Work request:
Please print, exactly, only the lines in the entries below from the line that has "thumb mcp: (290, 382)" through the line that has "pinky pip: (232, 148)". Pictures don't go in.

Materials provided:
>>
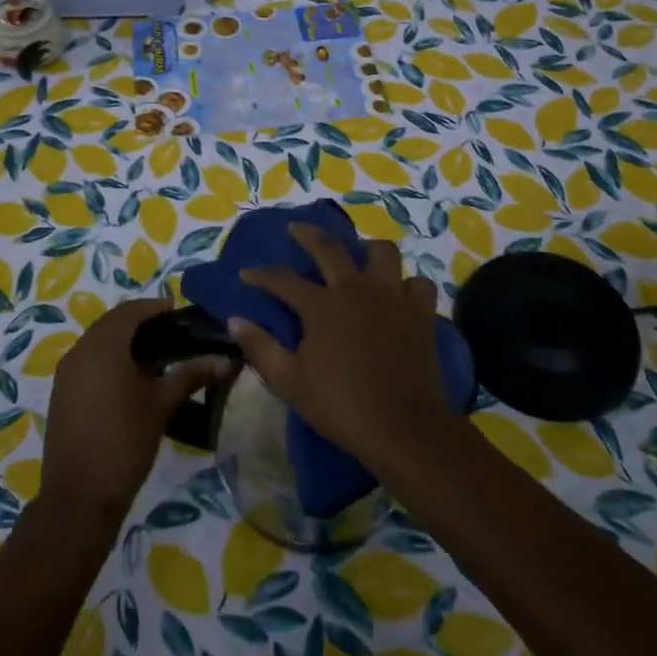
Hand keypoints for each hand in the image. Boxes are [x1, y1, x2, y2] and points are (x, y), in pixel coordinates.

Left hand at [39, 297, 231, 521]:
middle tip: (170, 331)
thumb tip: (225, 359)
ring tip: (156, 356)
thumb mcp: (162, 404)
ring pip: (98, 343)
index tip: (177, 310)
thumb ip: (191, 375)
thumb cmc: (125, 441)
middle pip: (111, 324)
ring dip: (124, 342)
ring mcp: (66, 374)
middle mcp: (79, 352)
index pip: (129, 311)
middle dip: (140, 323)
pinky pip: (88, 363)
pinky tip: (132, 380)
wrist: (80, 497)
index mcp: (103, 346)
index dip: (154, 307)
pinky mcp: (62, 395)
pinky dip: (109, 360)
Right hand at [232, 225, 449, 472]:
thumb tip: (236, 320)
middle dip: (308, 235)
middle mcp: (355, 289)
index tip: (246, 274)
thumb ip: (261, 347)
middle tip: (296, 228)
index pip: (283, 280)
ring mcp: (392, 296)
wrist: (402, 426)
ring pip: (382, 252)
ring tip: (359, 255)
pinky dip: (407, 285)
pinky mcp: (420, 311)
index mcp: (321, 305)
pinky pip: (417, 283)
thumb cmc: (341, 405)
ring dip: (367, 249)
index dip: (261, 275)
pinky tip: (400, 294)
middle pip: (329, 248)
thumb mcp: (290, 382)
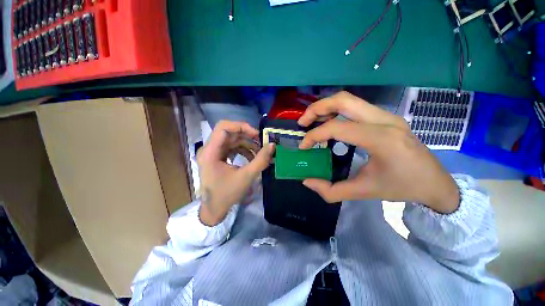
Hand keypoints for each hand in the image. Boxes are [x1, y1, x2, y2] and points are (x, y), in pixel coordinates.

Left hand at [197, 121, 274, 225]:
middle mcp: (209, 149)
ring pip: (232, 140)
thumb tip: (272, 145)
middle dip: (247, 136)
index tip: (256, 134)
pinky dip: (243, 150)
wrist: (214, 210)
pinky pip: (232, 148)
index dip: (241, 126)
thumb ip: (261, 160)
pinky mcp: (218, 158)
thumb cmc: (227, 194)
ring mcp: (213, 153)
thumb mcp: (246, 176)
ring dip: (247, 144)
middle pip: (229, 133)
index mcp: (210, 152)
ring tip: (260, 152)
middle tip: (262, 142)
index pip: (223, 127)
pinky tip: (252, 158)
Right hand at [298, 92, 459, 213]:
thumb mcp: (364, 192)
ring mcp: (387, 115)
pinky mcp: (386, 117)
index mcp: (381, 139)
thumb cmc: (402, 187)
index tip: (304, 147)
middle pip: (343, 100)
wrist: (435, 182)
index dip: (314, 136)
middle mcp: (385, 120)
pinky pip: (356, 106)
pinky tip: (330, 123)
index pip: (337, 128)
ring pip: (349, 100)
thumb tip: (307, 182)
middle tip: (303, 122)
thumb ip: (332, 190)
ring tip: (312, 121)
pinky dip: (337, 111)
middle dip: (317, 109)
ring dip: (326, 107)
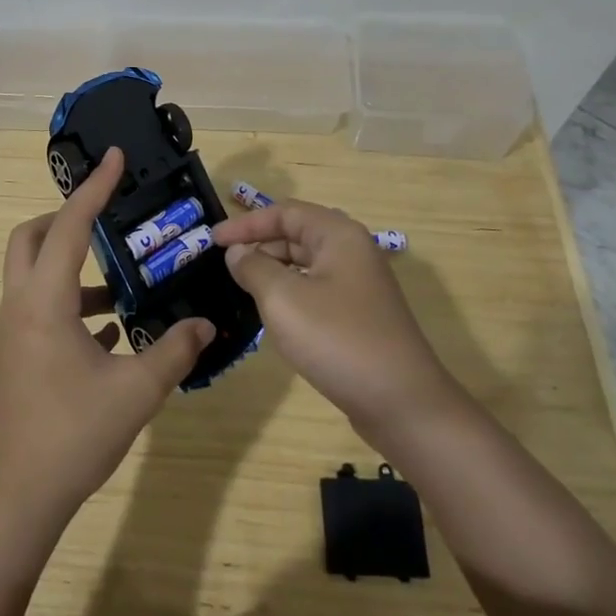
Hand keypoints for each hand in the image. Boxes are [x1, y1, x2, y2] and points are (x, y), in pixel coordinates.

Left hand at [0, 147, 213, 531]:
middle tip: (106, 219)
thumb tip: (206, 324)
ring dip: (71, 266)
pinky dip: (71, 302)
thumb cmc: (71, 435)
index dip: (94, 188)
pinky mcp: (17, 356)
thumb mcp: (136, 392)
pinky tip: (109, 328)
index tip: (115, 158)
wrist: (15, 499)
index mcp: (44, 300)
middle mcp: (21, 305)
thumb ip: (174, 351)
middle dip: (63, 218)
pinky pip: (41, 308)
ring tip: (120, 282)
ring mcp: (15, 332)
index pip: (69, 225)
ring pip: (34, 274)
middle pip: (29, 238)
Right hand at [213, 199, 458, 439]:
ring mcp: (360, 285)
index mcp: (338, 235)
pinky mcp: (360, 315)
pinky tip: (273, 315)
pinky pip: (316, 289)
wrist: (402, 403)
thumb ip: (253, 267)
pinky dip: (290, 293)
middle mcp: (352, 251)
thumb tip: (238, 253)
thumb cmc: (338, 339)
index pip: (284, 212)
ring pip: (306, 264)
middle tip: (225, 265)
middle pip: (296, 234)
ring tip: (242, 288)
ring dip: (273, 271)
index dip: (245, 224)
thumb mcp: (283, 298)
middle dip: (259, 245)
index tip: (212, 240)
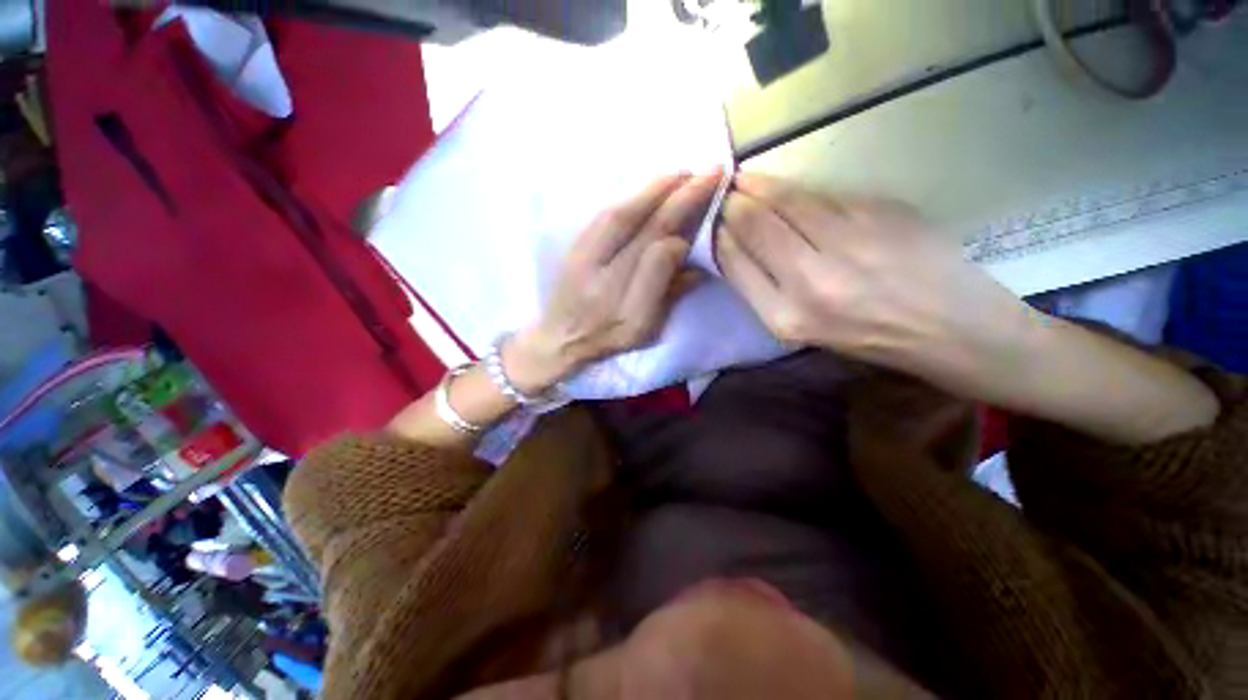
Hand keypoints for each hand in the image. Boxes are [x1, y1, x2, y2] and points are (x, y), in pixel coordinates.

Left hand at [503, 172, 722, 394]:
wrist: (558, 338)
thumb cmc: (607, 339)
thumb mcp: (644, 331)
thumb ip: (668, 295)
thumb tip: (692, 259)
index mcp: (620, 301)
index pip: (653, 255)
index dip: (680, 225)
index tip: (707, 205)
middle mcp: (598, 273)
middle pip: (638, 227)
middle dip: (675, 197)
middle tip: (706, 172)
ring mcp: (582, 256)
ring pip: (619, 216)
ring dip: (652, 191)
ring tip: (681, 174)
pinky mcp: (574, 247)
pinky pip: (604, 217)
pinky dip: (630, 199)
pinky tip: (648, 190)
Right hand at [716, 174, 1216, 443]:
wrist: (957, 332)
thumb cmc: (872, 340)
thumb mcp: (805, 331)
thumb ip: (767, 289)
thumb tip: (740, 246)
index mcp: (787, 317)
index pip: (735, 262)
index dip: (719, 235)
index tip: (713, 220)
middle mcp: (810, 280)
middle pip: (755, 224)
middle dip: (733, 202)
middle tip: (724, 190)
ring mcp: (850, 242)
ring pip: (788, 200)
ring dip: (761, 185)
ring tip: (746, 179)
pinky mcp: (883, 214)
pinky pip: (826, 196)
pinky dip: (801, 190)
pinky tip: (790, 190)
<<
Exercise result:
thumb mcp: (290, 382)
Hand keypoints for each hand in the image. Boxes are [x1, y1, x2, y2] and points are (x, y), in pixel coordinates.

Left hand at [197, 121, 274, 225]:
middle mcp: (209, 149)
ring pip: (232, 140)
thumb tip: (272, 145)
middle dip: (247, 136)
index tip: (256, 134)
pinky dip: (243, 150)
wrist: (214, 210)
pinky pip: (232, 148)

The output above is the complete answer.